The task =>
Wherever "напольных" appears in a line of the records below, count that line, and report only the number.

Information shown Block Start

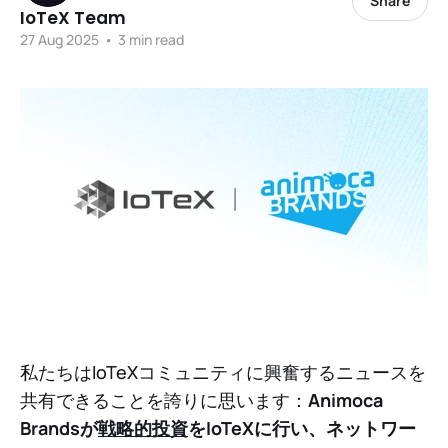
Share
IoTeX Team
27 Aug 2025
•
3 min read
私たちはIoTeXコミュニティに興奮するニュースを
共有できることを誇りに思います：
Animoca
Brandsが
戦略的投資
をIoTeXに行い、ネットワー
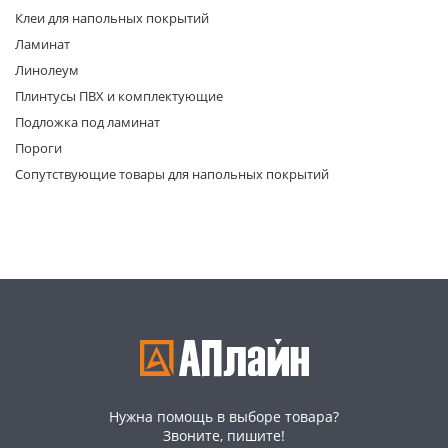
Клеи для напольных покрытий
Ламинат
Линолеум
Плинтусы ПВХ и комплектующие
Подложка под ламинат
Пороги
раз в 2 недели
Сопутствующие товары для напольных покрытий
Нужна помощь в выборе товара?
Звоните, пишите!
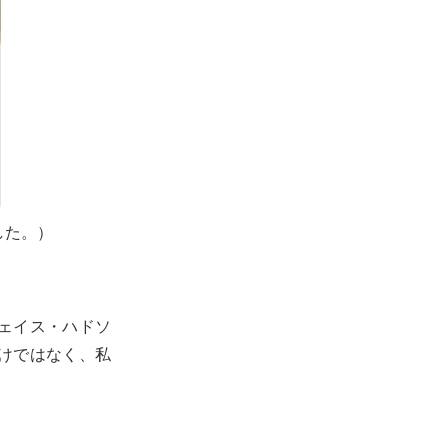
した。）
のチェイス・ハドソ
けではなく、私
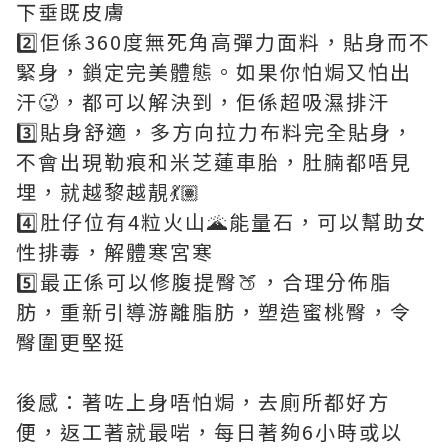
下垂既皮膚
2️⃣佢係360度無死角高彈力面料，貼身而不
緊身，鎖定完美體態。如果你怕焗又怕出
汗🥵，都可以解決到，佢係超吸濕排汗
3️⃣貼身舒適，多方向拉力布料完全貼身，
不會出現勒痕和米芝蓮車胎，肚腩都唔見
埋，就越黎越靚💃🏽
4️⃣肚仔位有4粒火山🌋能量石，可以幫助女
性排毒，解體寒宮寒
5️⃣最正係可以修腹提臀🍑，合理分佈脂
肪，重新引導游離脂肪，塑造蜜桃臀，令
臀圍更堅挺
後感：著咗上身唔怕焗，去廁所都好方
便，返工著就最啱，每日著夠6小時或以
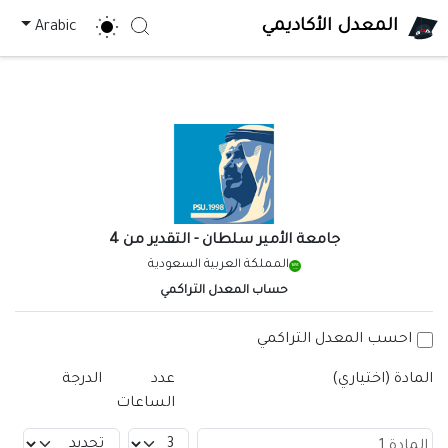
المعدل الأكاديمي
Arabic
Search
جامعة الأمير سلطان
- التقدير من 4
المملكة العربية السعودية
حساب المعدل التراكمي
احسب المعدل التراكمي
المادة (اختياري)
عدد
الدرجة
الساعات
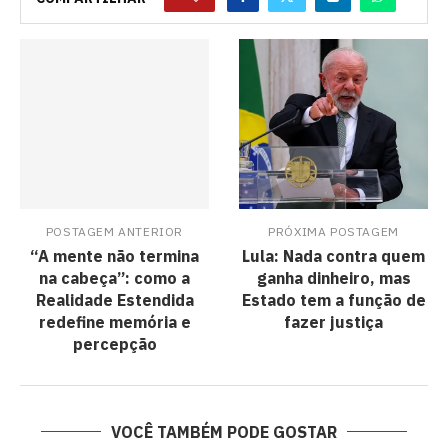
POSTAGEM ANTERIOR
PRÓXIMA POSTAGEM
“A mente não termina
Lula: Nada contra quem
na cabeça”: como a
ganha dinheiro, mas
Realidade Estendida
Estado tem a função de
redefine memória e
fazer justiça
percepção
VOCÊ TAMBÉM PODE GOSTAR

Information shown Block End
Information shown Block Start

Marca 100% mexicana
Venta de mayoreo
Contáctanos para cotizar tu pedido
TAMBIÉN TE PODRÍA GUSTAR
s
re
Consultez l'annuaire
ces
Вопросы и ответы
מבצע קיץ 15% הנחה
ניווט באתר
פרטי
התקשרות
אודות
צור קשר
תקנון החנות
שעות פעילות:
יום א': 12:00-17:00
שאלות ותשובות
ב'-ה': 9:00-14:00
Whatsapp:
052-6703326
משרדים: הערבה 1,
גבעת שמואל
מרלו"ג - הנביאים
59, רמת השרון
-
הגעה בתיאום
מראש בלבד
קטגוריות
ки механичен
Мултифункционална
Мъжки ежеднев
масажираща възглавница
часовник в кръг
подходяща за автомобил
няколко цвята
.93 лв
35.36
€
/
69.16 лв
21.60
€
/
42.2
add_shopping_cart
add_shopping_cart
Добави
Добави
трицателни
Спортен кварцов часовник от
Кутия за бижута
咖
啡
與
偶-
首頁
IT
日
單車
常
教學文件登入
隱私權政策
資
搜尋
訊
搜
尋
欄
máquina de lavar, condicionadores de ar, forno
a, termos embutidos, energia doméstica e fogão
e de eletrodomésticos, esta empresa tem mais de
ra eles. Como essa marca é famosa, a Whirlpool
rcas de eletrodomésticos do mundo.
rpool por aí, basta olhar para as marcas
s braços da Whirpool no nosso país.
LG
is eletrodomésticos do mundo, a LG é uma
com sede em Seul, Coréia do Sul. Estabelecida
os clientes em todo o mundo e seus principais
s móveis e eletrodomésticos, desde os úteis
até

Information shown Block End
Information shown Block Start

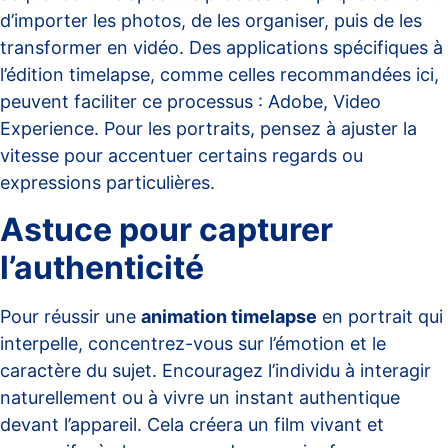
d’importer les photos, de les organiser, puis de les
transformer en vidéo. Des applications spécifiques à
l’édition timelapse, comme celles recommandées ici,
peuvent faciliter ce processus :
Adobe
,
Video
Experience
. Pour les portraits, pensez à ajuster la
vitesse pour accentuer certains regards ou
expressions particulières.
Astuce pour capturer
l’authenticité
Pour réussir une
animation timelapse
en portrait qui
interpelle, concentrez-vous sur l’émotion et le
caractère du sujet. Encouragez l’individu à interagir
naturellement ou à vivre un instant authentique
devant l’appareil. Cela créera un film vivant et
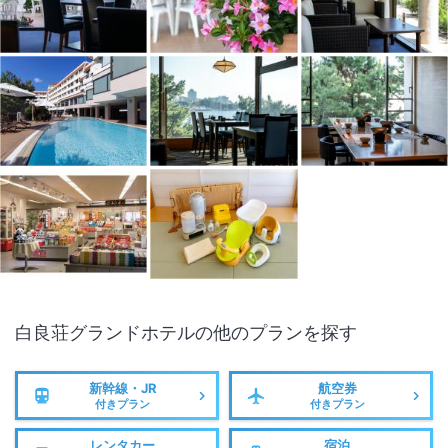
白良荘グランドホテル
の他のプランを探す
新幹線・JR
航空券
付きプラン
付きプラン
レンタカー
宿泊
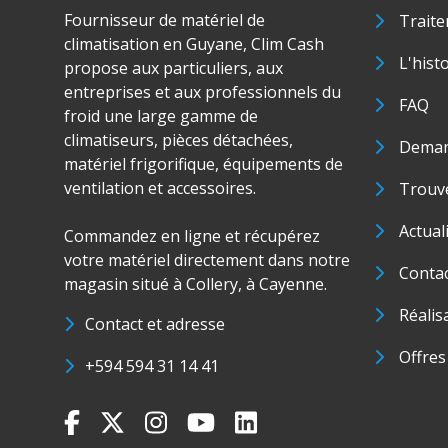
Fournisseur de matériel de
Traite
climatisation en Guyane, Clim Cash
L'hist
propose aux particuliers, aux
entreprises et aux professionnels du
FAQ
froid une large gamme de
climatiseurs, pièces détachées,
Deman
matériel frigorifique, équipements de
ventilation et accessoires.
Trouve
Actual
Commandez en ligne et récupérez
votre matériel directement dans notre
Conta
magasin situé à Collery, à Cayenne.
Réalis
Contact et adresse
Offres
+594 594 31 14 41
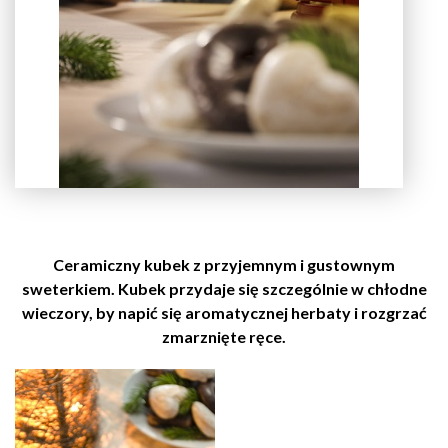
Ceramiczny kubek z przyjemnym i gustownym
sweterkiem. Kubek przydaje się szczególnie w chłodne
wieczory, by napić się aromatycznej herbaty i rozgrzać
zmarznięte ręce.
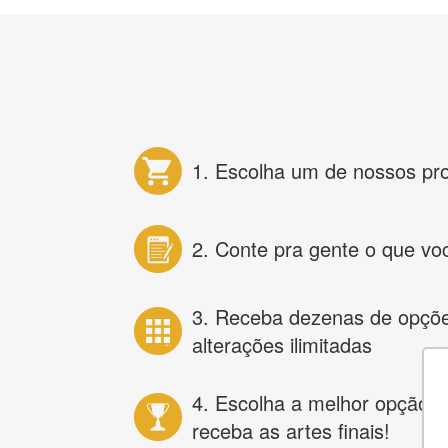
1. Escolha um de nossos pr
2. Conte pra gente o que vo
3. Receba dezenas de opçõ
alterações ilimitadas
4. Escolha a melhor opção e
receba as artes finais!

Information shown Block End

Result of the exercise =>
2